There may be many wonderful things about Mac OS X, but package management is
not among them. And, interestingly, it _is_ one of the wonderful things about
Linux (excepting the mildly retarded distributions...which shall remain
nameless, but they rhyme with "Gentoo" and "Slackware").

The interesting thing about package management is that until you've actually
spent some time with a better solution, you'll think great things about a
significantly inferior solution (Mac OS X, for example, where a "package" is
effectively just a big ball of crap that spews out across your system on
install, and can't be verified, uninstalled or upgraded cleanly, and can't
really deal with dependencies). After spending 10 years with systems that
_know_ where everything is on the system, and what the dependency chain looks
like for every installed application, and can upgrade/downgrade/uninstall
anything using a single command, I sit down to a Windows or Mac OS X system
with what can only be described as dread.
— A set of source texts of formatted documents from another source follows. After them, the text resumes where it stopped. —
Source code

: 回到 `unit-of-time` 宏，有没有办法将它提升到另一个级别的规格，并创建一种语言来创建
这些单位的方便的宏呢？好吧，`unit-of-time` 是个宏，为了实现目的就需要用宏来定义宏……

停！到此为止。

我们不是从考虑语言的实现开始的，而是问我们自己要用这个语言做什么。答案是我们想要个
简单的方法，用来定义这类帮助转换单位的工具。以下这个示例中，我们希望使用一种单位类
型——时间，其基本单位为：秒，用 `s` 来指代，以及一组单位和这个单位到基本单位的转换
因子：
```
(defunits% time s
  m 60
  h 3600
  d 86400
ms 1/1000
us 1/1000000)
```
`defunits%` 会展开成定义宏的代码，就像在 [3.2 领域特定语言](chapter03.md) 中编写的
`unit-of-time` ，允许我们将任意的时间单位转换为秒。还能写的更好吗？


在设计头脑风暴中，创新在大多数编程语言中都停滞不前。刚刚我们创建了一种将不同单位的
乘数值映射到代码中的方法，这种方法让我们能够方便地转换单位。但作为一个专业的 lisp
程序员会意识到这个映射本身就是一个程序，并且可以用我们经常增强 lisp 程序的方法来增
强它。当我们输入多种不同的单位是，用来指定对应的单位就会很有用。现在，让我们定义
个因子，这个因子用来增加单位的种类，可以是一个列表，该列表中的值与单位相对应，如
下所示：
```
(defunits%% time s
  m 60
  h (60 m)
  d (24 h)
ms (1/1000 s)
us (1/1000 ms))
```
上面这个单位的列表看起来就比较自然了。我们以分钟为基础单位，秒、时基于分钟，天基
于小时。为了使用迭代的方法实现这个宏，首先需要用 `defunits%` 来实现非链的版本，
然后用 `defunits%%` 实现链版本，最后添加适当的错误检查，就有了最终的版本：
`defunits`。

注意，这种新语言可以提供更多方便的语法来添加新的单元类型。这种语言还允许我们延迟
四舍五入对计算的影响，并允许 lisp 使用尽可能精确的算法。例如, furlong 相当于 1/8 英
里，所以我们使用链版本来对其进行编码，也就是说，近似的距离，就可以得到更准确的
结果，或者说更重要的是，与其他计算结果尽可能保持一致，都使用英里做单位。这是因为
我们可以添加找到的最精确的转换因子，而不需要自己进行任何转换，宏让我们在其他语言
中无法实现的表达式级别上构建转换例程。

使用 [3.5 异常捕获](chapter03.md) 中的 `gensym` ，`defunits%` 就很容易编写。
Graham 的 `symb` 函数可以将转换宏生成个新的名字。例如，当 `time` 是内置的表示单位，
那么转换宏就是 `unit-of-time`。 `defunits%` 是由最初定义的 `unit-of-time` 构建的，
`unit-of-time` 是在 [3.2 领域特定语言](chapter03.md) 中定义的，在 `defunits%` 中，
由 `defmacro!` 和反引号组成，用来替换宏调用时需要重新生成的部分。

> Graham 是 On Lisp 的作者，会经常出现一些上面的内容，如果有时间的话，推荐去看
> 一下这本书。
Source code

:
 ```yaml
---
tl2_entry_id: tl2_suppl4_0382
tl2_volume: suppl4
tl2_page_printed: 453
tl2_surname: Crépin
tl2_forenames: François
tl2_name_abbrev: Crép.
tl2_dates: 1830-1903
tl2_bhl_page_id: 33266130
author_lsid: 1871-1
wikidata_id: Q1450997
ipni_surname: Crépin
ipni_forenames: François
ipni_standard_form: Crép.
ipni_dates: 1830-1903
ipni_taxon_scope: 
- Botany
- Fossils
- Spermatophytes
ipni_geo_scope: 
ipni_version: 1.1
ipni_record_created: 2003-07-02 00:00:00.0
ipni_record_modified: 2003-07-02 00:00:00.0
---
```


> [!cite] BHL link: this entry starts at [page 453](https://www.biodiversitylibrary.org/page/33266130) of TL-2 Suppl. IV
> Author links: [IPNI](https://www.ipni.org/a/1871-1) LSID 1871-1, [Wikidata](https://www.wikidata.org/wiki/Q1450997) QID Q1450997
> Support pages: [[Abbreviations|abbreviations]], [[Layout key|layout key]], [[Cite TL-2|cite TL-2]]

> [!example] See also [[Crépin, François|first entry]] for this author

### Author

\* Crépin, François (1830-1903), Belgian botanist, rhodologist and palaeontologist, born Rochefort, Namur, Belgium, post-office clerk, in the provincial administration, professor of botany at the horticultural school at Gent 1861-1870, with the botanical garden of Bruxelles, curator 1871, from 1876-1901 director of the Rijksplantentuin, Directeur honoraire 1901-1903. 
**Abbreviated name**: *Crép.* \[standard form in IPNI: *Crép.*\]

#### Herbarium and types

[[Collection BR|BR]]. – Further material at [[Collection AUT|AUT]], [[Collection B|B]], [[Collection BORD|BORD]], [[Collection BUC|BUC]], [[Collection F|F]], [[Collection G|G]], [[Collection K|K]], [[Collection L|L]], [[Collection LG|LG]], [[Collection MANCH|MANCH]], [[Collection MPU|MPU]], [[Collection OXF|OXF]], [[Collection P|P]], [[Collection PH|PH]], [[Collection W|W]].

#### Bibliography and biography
It's the one thing that would absolutely be a deal-breaker for me, with regard
to using Mac OS X heavily (particularly for development). The big ball of crap
packaging is just too painful.

------
encryptio
I use a hybrid of fink unstable and manual compiles. Fink unstable keeps me
with relatively up-to-date versions of most of my programs, but some (git,
ghc, darcs) I compile myself and install in my ~/ins folder because the fink
maintainers have abandoned those packages.

------
tptacek
MacPorts is better than Fink, but the reason this stuff all feels hinky to you
is that Mac users use Mac software.

You can usually just build command line tools from "configure". But anything
with a UI is likely to be a disappointment.

------
arthurk
I've been pretty happy with MacPorts. I mostly use it for apache, git, mysql,
php, postgresql, sqlite and a few other small stuff. everything works pretty
fine. Django is installed from trunk.

------
daniel-cussen
I downloaded clisp with macports. It felt like a botched surgery: it only half
worked, and I'm still recovering from the painful experience.

Definitely an exception to "it just works."